◆ WHAT YOU NEED TO DO ◆
In your copy, reproduce the entries exactly as they are, minus the images.

◆ THE RECORDS ◆
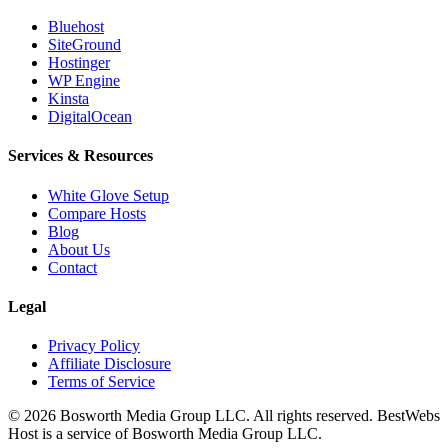
Bluehost
SiteGround
Hostinger
WP Engine
Kinsta
DigitalOcean
Services & Resources
White Glove Setup
Compare Hosts
Blog
About Us
Contact
Legal
Privacy Policy
Affiliate Disclosure
Terms of Service
©
2026
Bosworth Media Group LLC. All rights reserved. BestWebs
Host is a service of Bosworth Media Group LLC.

◆ OUTPUT OF THE EXERCISE ◆
Bluehost
SiteGround
Hostinger
WP Engine
Kinsta
DigitalOcean
Services & Resources
White Glove Setup
Compare Hosts
Blog
About Us
Contact
Legal
Privacy Policy
Affiliate Disclosure
Terms of Service
©
2026
Bosworth Media Group LLC. All rights reserved. BestWebs
Host is a service of Bosworth Media Group LLC.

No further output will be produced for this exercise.